Can you render the items from the start through the line that contains "dist [-0.041396, 0.003932]" as a numbered list, skipping blank lines and leaving the pictures out? Begin at the first line and stop after the one with "dist [-0.041396, 0.003932]".

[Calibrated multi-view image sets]
■ ■ ■ ■ ■ ■ ■
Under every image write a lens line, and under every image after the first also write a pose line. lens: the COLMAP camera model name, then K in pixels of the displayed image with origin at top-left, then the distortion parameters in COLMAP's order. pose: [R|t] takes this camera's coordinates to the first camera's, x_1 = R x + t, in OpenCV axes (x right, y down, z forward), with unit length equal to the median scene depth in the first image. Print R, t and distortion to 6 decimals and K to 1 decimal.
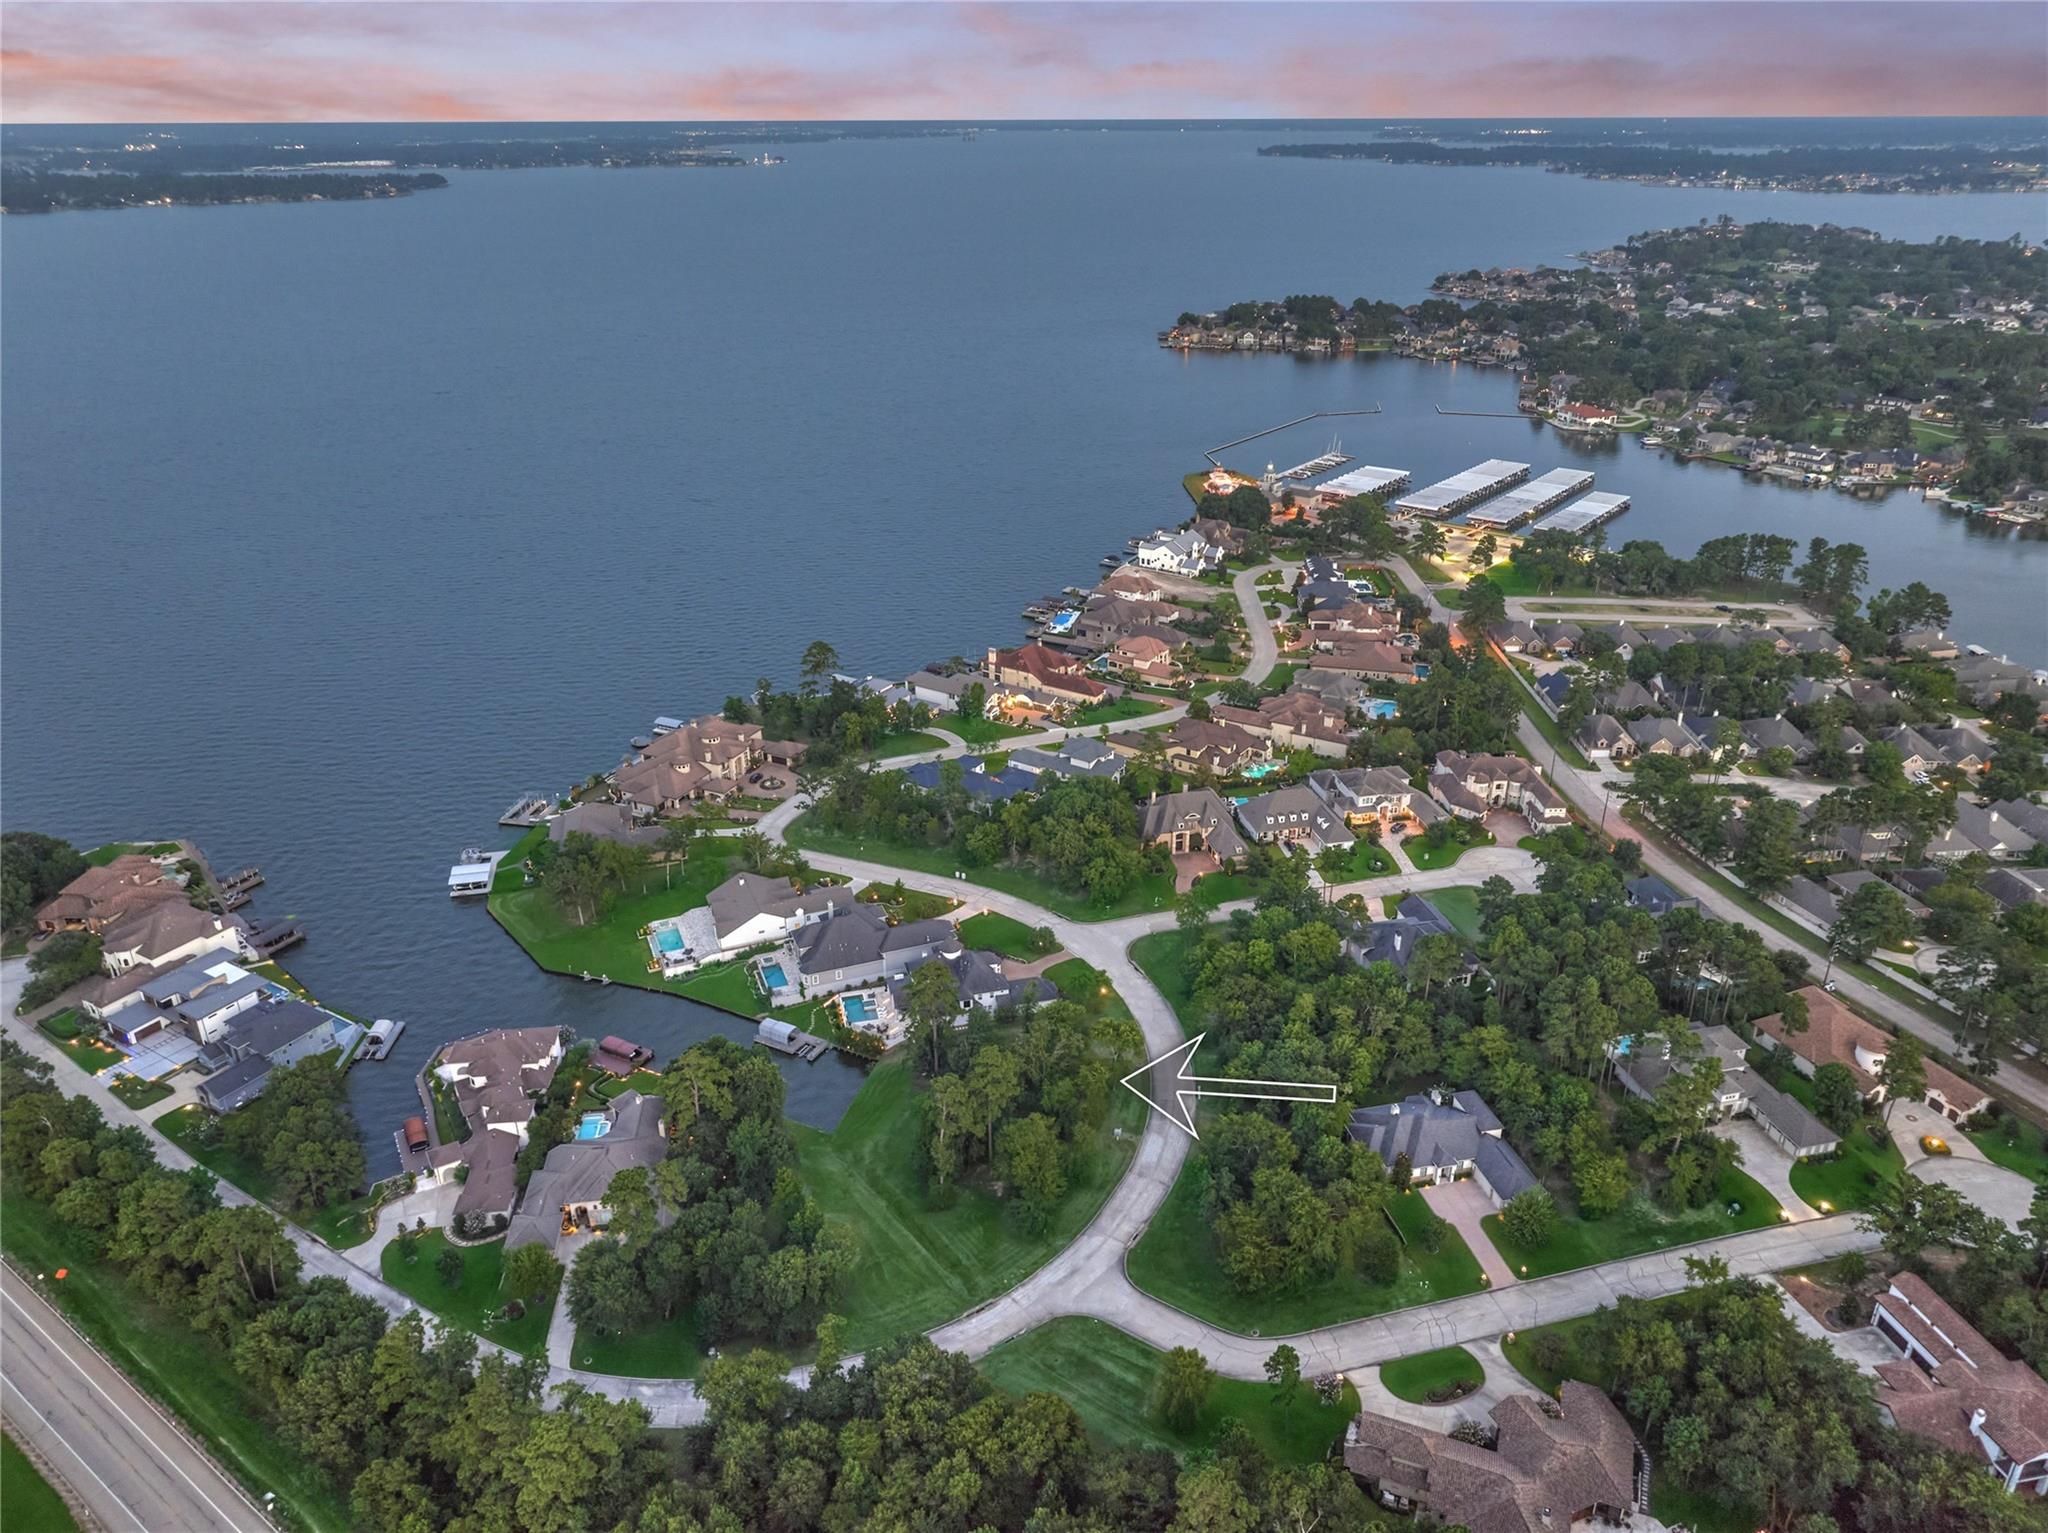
lens RADIAL K [[1431.1, 0, 1033.6], [0, 1431.1, 726.3], [0, 0, 1]] dist [-0.044017, 0.019138]
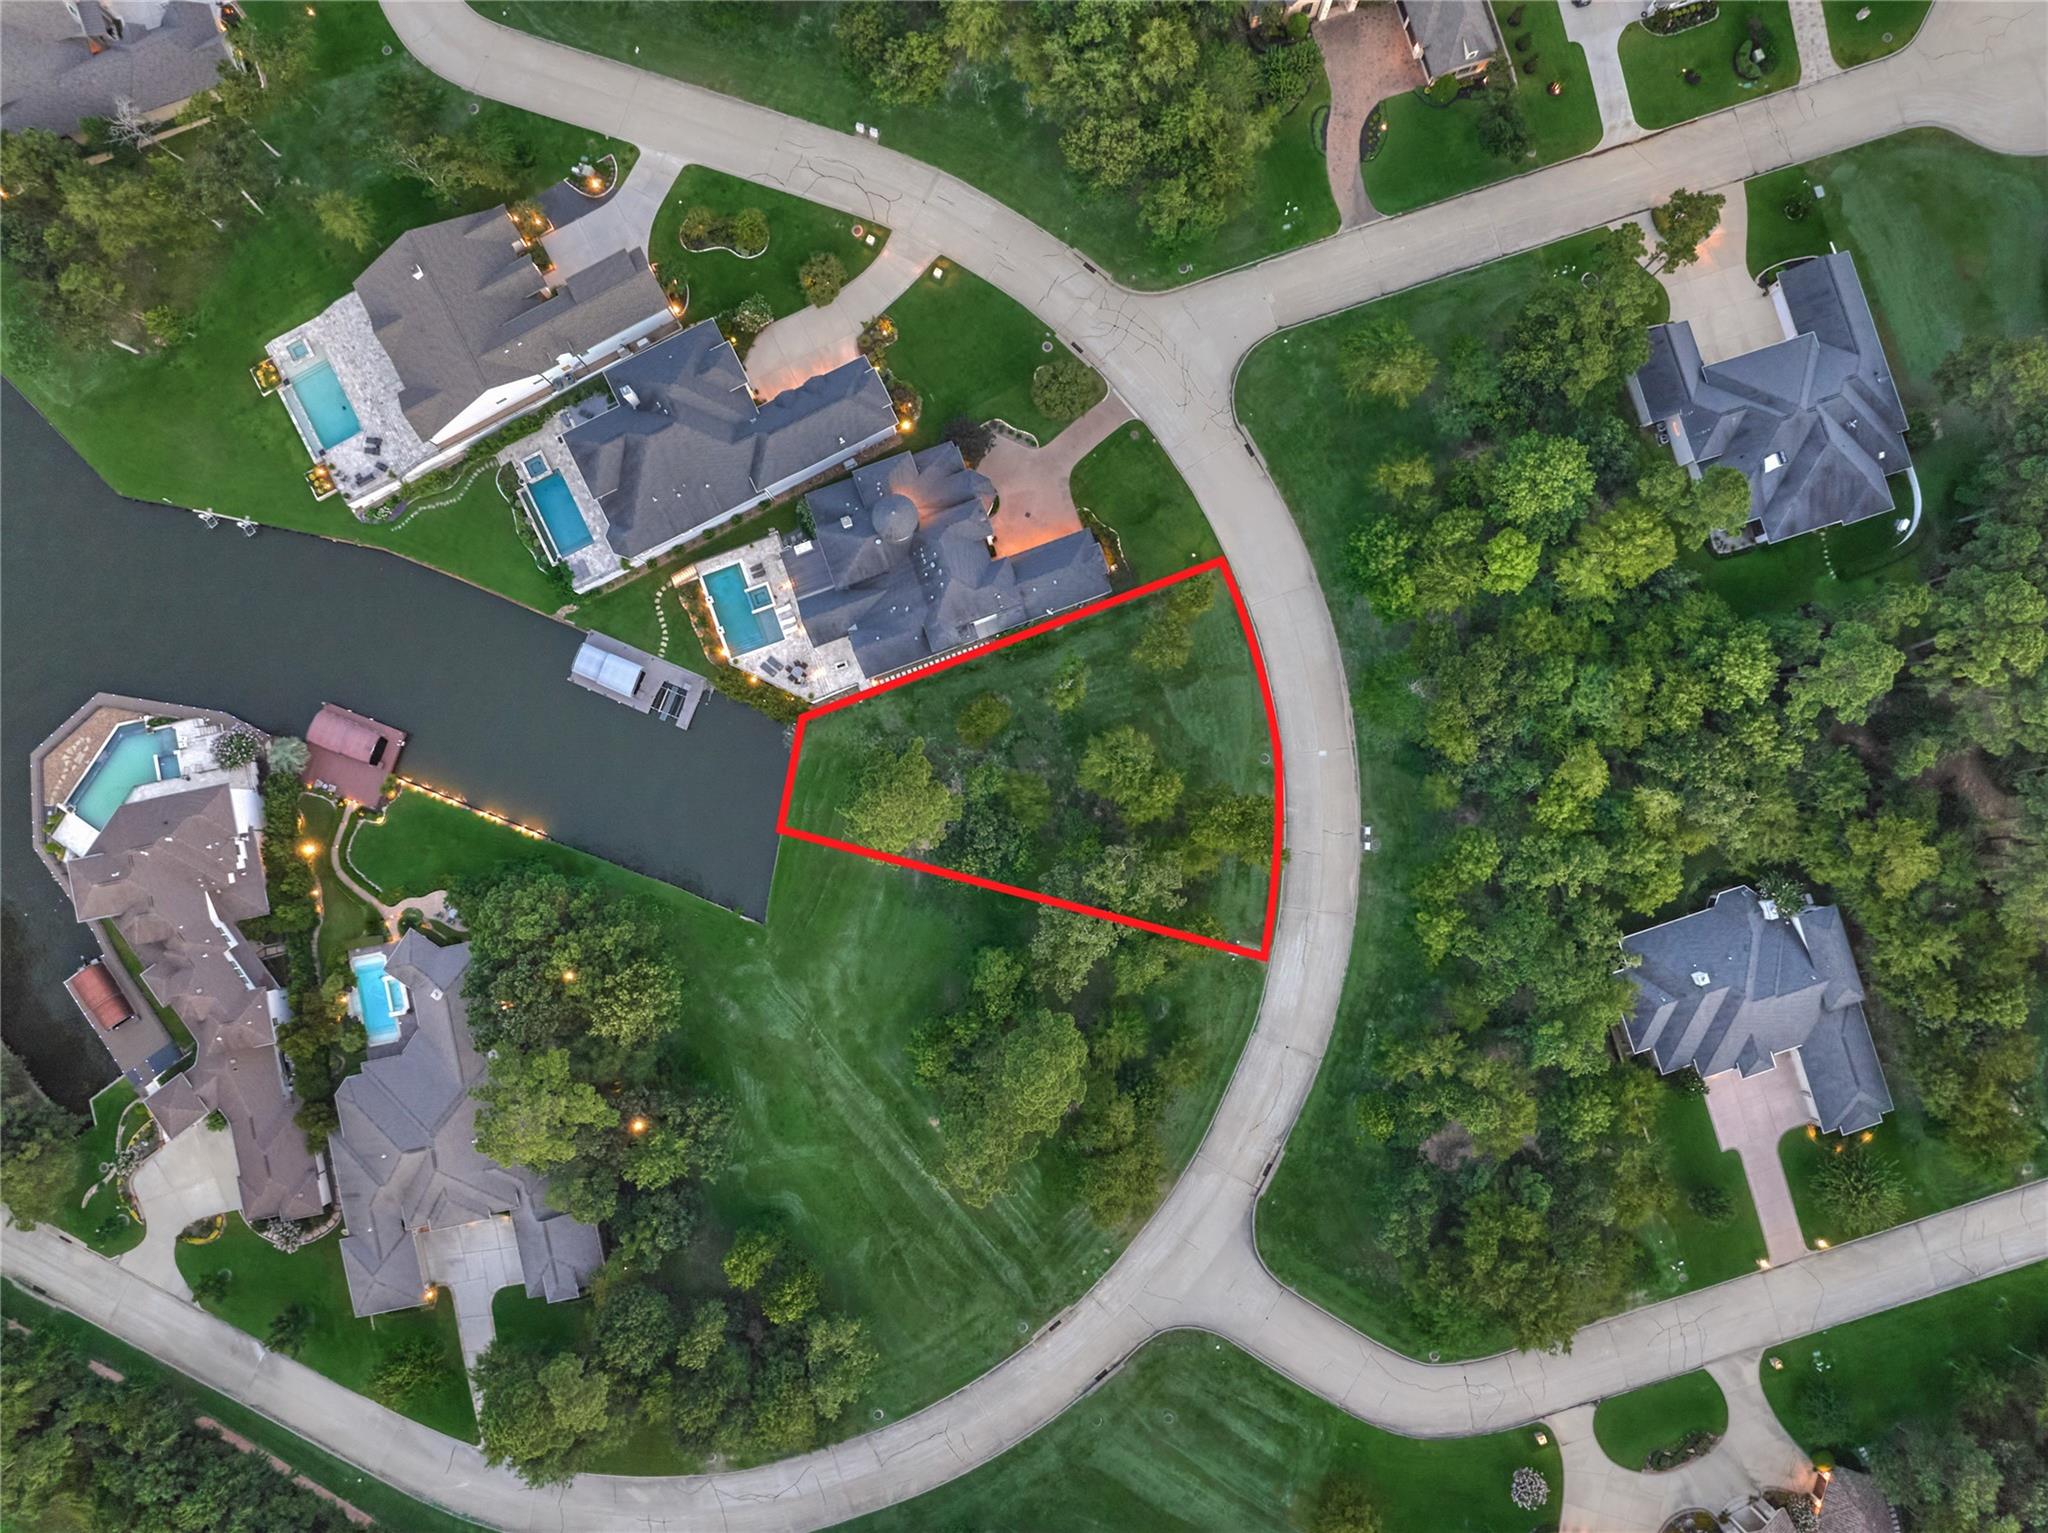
lens RADIAL K [[1431.1, 0, 1033.6], [0, 1431.1, 726.3], [0, 0, 1]] dist [-0.044017, 0.019138]
pose [[0.996025, -0.088457, 0.010463, -0.020929], [0.027426, 0.416310, 0.908809, -0.267582], [-0.084746, -0.904910, 0.417081, 0.702826]]
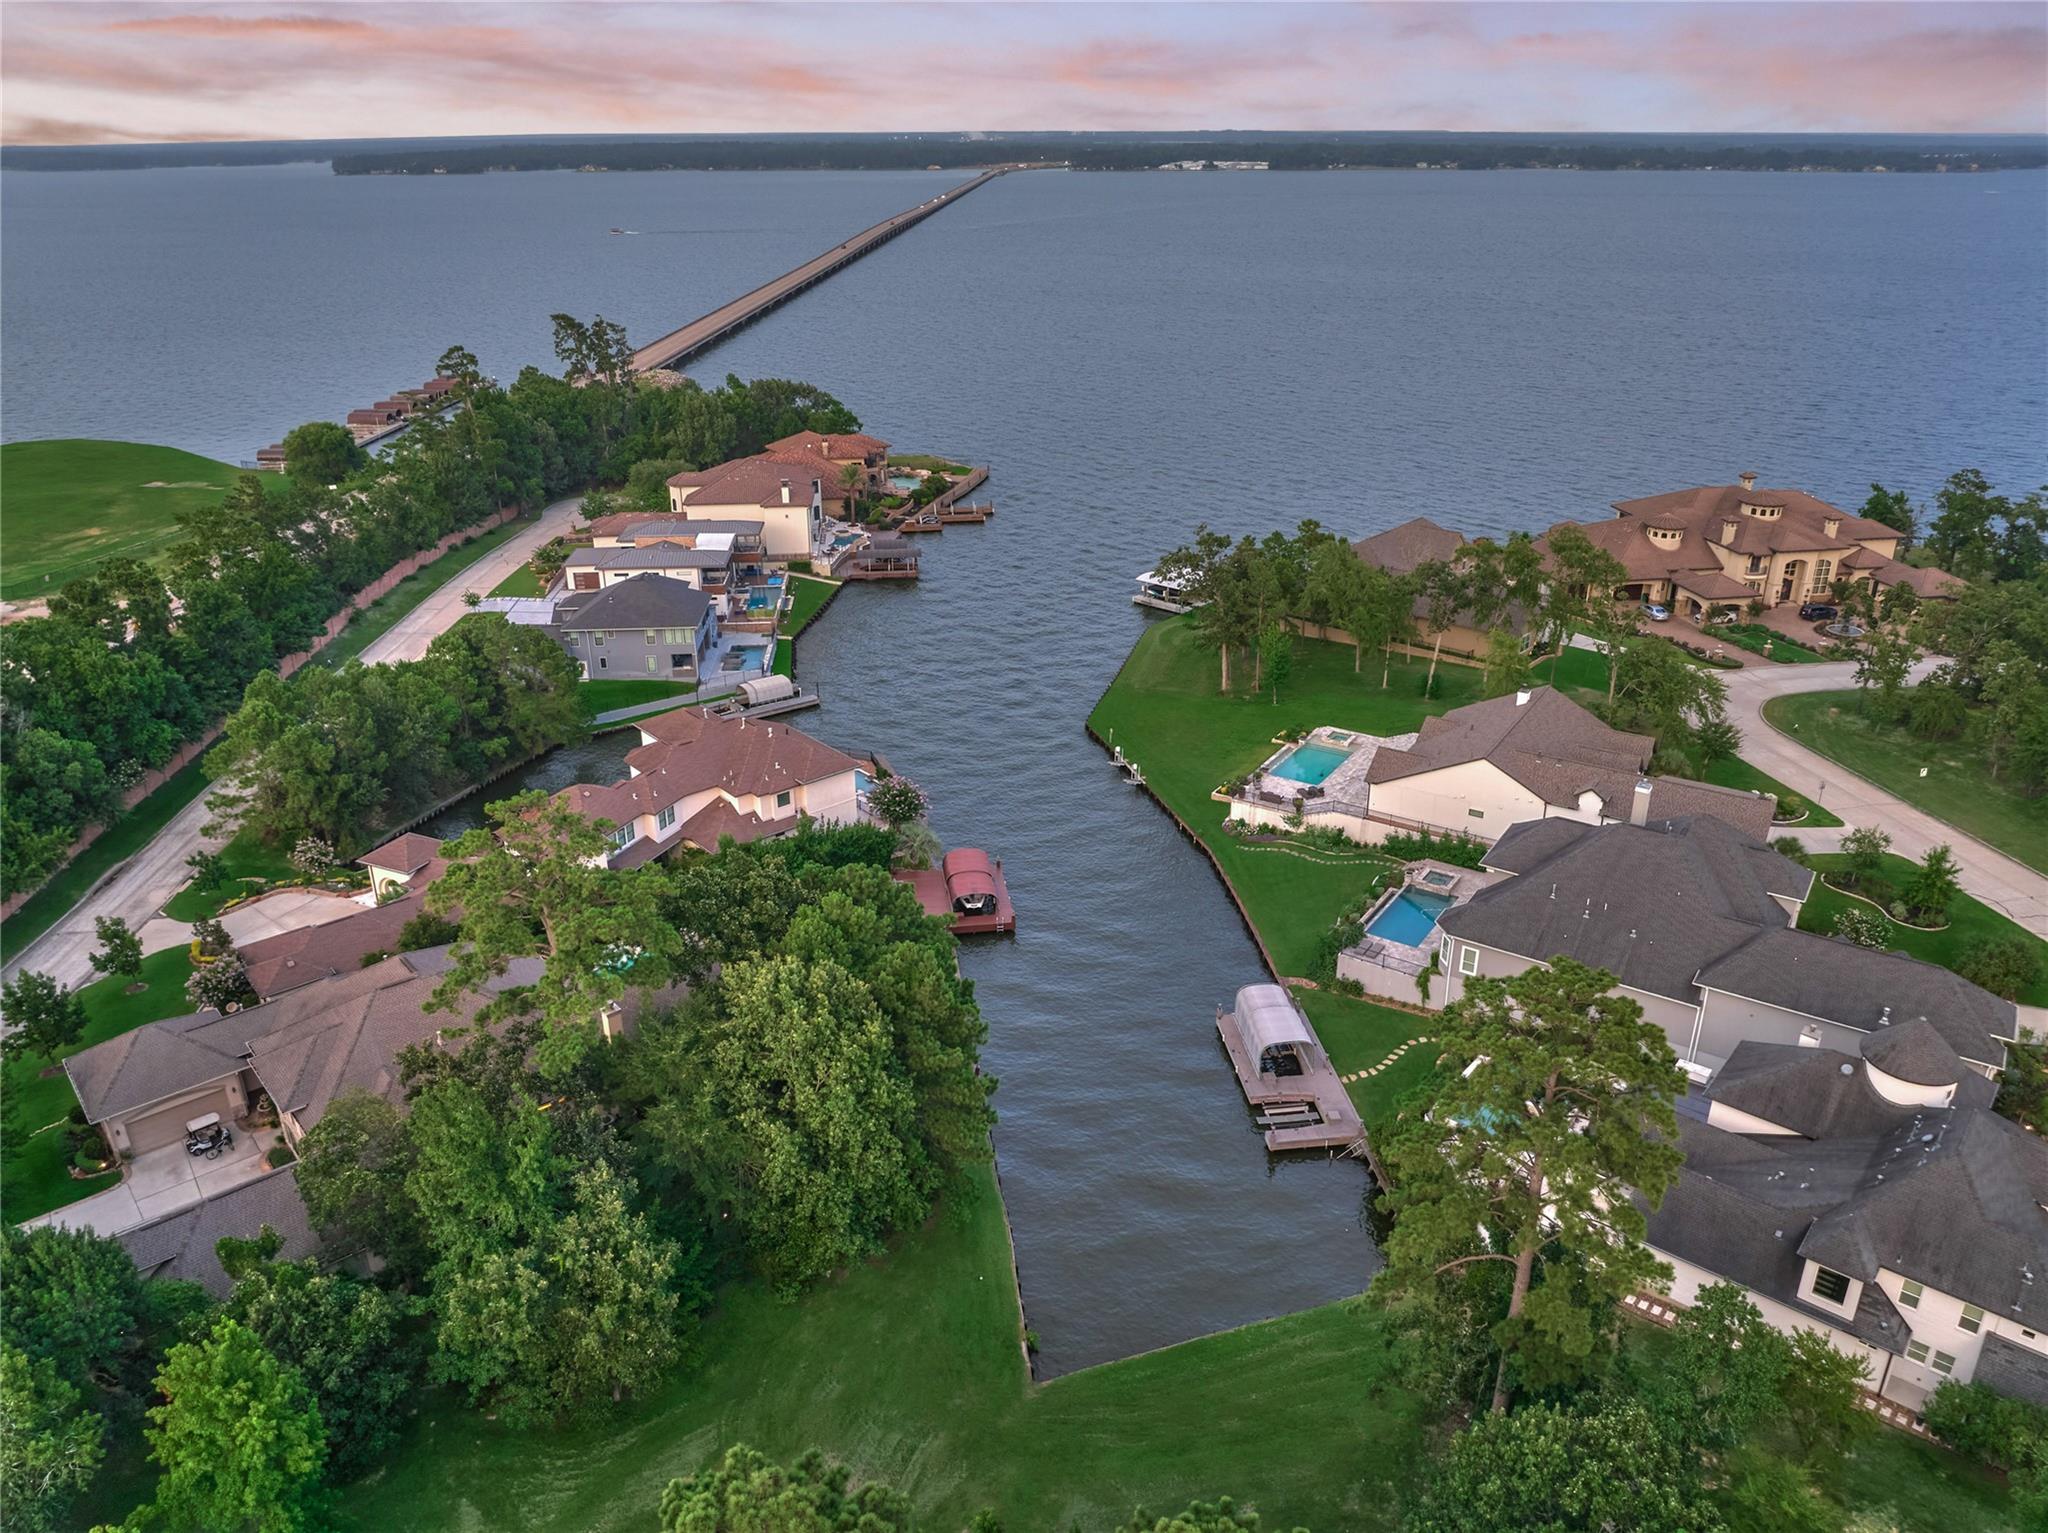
lens RADIAL K [[1448.6, 0, 1047.0], [0, 1448.6, 770.8], [0, 0, 1]] dist [-0.041396, 0.003932]
pose [[0.567043, 0.329670, -0.754838, 0.027266], [-0.326762, 0.931249, 0.161249, 0.114732], [0.756101, 0.155217, 0.635782, 0.705643]]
■ ■ ■ ■ ■ ■ ■
Final answer:
1. Under every image write a lens line, and under every image after the first also write a pose line. lens: the COLMAP camera model name, then K in pixels of the displayed image with origin at top-left, then the distortion parameters in COLMAP's order. pose: [R|t] takes this camera's coordinates to the first camera's, x_1 = R x + t, in OpenCV axes (x right, y down, z forward), with unit length equal to the median scene depth in the first image. Print R, t and distortion to 6 decimals and K to 1 decimal.
2. lens RADIAL K [[1431.1, 0, 1033.6], [0, 1431.1, 726.3], [0, 0, 1]] dist [-0.044017, 0.019138]
3. lens RADIAL K [[1431.1, 0, 1033.6], [0, 1431.1, 726.3], [0, 0, 1]] dist [-0.044017, 0.019138]
4. pose [[0.996025, -0.088457, 0.010463, -0.020929], [0.027426, 0.416310, 0.908809, -0.267582], [-0.084746, -0.904910, 0.417081, 0.702826]]
5. lens RADIAL K [[1448.6, 0, 1047.0], [0, 1448.6, 770.8], [0, 0, 1]] dist [-0.041396, 0.003932]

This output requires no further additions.